Every time you start a new Claude Code session in a project, you waste precious tokens and mental energy re-explaining the stack, coding standards, and project goals. The solution is already built in: CLAUDE.md files and the /init command. This tutorial reveals how to use them effectively.
The Technique: Project-Specific Memory
CLAUDE.md is a plain text markdown file you place in your project's root directory. It's not a config file for the CLI tool itself; it's a persistent prompt for the Claude AI agent. When you run claude code in a directory containing a CLAUDE.md file, Claude reads it first, before you even type your first instruction.
The /init command is the trigger. When you type /init in a Claude Code session, it forces Claude to re-read the CLAUDE.md file and re-initialize its understanding of the project context. This is crucial after long sessions where context may have drifted.
Why It Works: Context Window Economics
Claude Code operates within a finite context window. Every token you spend re-explaining your project's tech stack ("We're using Next.js 15 with App Router, Tailwind CSS, and a PostgreSQL backend...") is a token not spent on solving the actual problem. CLAUDE.md moves this static, foundational context out of your conversational flow and into a persistent, always-available source.
This aligns with a key trend in agentic development: reducing prompt overhead. As noted in our recent coverage of tools like Loop CLI and Arxitect, the ecosystem is moving towards declarative, file-based configurations that make AI agents more predictable and efficient.
How To Apply It: Your CLAUDE.md Template
Your CLAUDE.md should be concise, structured, and actionable. Here’s a template you can adapt:
# Project: [Your Project Name]
## Tech Stack & Dependencies
- **Framework:** Next.js 15 (App Router)
- **Styling:** Tailwind CSS v4
- **Database:** PostgreSQL (via Prisma ORM)
- **Auth:** NextAuth.js v5
- **Deployment:** Vercel
- **Package Manager:** pnpm
## Code Style & Conventions
- Use TypeScript strictly. No `any` types.
- Component files: `PascalCase.tsx`
- Utility files: `camelCase.ts`
- Follow ESLint config in `.eslintrc.json`
- Write JSDoc comments for all exported functions.
## Project Goals & Current Focus
- Primary Goal: Build a dashboard for user analytics.
- Current Sprint: Implementing the `/dashboard/engagement` page.
- Avoid: Making changes to the legacy billing module.
## Common Commands
- `pnpm dev` - Start dev server
- `pnpm db:push` - Push Prisma schema to DB
- `pnpm lint:fix` - Run linter
Place this in your project root. Now, when you start Claude Code, your first prompt can be direct:
$ claude code
> Add a bar chart to the engagement page showing weekly active users.

◆ ◆ ◆ ◆ ◆

EXERCISE OBJECTIVE »
Please update the CLAUDE.md tutorial by writing out the passage starting at "## Project Goals" and ending at "legacy billing module.", with "legacy billing module" changed to "legacy payments module".

◆ ◆ ◆ ◆ ◆

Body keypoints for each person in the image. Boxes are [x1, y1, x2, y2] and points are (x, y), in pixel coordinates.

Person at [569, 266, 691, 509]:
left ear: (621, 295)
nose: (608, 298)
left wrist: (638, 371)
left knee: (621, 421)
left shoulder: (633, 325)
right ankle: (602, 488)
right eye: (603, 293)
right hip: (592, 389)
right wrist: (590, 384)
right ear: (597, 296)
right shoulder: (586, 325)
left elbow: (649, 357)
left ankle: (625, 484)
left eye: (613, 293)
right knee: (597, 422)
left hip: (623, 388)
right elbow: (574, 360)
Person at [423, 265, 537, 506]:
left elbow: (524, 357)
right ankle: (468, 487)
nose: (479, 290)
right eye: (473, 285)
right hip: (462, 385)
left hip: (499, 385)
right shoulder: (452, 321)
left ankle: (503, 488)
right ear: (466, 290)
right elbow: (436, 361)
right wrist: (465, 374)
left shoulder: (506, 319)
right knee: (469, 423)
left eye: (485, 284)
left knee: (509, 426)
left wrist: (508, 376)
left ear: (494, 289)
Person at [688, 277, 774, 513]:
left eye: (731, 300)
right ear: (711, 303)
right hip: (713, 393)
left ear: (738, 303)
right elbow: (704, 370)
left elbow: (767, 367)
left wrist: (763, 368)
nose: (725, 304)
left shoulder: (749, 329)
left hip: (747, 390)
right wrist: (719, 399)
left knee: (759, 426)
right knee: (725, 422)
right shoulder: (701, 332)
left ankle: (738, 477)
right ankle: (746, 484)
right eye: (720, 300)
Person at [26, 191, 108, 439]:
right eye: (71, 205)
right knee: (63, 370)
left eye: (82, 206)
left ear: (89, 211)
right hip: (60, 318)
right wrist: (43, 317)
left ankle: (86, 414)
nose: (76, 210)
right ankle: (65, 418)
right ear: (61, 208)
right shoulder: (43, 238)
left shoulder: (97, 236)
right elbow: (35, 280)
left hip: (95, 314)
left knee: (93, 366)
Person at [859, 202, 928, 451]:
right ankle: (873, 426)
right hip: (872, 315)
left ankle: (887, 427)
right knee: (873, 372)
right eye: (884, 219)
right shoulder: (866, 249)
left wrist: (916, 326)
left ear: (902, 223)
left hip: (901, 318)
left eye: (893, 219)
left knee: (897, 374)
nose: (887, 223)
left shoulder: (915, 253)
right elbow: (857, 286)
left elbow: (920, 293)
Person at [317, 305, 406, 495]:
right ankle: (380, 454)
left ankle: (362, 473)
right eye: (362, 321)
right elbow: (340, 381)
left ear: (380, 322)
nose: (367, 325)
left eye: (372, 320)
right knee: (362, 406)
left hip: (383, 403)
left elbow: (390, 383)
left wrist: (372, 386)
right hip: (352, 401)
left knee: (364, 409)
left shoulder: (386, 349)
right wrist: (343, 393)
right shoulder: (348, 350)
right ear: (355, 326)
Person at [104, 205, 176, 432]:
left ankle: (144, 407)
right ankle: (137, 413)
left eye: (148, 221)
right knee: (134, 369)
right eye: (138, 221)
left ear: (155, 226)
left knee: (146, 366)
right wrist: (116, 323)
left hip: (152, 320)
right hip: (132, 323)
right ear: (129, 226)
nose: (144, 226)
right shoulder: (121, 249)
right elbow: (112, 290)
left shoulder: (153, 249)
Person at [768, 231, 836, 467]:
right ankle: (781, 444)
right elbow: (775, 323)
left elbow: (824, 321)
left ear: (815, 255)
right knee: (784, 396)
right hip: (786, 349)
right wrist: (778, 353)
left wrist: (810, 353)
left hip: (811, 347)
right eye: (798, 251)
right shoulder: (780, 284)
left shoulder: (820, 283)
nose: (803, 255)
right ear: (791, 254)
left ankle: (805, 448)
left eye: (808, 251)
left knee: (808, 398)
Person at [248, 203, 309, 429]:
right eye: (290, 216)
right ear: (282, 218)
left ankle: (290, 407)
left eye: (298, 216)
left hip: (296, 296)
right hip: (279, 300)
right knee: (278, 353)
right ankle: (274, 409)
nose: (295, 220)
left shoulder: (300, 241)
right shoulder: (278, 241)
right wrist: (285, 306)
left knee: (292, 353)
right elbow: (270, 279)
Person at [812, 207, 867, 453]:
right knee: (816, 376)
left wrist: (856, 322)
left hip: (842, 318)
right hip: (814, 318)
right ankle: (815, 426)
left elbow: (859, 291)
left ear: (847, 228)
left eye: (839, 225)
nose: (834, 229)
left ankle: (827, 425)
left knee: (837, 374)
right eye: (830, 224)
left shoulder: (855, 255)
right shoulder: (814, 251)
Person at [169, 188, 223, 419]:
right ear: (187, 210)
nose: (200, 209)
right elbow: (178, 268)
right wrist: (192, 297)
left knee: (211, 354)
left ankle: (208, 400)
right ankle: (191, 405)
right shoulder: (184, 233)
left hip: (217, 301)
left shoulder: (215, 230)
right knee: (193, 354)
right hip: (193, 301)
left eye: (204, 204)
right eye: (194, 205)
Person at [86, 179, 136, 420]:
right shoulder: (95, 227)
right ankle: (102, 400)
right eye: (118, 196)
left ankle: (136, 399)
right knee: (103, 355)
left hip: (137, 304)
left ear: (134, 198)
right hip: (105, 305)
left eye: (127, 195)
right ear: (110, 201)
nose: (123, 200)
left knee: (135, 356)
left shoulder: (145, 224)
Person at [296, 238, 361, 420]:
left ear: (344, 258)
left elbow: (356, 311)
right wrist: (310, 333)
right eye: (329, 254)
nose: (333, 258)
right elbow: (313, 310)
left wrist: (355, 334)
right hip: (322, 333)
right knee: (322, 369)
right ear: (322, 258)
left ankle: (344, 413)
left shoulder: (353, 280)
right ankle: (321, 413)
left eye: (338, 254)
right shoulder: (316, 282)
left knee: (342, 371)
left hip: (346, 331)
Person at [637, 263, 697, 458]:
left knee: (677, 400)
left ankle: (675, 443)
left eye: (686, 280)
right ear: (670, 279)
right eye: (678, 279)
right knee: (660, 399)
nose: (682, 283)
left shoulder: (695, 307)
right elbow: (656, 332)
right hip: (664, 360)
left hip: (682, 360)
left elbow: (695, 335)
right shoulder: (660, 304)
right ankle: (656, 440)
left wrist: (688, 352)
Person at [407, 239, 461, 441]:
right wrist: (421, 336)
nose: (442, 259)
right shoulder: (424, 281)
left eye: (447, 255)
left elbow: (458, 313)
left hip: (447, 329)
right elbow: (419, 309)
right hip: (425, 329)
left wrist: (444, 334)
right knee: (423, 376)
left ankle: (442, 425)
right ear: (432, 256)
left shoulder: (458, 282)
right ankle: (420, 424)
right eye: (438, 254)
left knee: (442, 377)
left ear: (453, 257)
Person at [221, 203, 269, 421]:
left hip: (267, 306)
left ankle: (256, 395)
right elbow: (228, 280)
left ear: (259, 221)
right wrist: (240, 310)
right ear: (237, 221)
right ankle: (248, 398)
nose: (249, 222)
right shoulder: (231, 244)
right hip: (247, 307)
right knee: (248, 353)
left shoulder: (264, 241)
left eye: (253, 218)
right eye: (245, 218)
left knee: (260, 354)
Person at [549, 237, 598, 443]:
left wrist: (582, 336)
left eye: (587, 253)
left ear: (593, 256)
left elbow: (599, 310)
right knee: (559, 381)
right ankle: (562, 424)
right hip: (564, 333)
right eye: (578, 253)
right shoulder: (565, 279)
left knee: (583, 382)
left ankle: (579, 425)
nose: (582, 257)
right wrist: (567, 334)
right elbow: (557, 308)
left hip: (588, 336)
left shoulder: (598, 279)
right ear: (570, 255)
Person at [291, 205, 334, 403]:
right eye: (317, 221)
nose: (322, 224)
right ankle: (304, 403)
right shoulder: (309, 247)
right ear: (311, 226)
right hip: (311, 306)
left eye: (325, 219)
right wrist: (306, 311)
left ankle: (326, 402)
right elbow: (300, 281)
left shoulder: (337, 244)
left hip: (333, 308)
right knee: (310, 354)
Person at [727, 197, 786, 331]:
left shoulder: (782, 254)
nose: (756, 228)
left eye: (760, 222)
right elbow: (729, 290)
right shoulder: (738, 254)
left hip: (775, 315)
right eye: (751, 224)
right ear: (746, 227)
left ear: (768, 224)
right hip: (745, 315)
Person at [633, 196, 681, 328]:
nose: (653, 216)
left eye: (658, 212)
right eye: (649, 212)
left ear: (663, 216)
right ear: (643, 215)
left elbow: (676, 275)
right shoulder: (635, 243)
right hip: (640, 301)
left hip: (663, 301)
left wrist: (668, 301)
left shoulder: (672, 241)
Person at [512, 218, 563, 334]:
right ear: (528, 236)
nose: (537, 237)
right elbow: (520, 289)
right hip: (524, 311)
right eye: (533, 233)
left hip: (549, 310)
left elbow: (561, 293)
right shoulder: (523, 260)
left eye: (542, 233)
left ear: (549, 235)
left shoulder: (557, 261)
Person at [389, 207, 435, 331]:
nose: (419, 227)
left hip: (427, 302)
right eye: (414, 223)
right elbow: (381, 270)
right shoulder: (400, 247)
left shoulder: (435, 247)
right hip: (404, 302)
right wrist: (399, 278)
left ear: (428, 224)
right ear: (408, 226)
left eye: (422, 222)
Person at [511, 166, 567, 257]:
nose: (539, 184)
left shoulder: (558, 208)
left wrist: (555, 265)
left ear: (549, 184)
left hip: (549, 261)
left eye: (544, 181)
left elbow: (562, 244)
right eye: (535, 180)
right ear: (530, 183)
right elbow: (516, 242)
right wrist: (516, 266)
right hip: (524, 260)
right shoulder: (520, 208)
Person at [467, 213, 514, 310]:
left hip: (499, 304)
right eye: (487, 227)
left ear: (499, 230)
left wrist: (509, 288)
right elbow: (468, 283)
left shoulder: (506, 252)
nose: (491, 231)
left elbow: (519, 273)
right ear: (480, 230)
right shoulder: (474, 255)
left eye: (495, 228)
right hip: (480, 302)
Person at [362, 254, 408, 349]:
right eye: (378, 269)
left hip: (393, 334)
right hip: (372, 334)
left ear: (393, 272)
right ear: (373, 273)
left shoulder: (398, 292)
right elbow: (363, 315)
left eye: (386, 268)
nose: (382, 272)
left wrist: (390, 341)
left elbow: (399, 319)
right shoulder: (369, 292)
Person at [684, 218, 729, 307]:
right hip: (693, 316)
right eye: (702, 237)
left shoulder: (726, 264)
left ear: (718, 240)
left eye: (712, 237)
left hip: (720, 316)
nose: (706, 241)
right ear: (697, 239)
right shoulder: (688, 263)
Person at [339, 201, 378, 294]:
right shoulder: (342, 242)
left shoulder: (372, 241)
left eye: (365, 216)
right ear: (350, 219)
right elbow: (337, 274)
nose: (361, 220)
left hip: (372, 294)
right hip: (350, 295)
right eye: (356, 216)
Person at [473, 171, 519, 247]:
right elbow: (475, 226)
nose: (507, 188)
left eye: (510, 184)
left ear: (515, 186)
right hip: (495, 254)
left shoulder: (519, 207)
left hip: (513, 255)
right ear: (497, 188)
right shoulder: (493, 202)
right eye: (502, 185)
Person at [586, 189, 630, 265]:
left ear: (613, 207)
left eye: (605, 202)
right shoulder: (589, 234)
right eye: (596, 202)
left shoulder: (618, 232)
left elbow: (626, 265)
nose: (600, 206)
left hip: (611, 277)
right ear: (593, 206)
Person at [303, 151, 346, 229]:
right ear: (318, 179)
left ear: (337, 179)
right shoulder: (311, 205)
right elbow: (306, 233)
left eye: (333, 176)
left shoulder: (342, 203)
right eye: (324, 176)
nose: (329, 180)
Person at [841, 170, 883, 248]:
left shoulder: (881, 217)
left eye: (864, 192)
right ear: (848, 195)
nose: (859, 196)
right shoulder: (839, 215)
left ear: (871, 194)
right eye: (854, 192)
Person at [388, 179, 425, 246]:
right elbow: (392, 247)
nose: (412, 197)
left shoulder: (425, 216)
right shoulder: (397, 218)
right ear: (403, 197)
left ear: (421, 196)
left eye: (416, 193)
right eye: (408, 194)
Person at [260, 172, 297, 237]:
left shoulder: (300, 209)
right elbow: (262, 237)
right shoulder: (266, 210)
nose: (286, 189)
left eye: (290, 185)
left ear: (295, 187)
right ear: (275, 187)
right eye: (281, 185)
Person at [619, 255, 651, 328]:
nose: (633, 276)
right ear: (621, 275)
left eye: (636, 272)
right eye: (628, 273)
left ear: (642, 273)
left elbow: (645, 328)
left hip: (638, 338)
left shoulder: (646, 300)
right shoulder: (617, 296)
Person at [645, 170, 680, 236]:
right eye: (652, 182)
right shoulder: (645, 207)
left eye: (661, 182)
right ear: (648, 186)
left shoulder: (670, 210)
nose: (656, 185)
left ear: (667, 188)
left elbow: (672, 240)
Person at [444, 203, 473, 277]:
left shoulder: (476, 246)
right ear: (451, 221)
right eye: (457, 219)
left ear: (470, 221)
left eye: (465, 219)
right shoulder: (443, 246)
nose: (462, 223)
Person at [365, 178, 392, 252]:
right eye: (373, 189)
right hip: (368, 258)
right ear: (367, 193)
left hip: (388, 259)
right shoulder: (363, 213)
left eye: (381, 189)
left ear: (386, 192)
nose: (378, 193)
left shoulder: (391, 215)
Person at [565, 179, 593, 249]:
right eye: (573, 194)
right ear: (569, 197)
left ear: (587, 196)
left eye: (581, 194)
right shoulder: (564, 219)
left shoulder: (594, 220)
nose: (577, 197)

◆ ◆ ◆ ◆ ◆

OUTPUT OF THE TASK »
## Project Goals & Current Focus
- Primary Goal: Build a dashboard for user analytics.
- Current Sprint: Implementing the `/dashboard/engagement` page.
- Avoid: Making changes to the legacy payments module.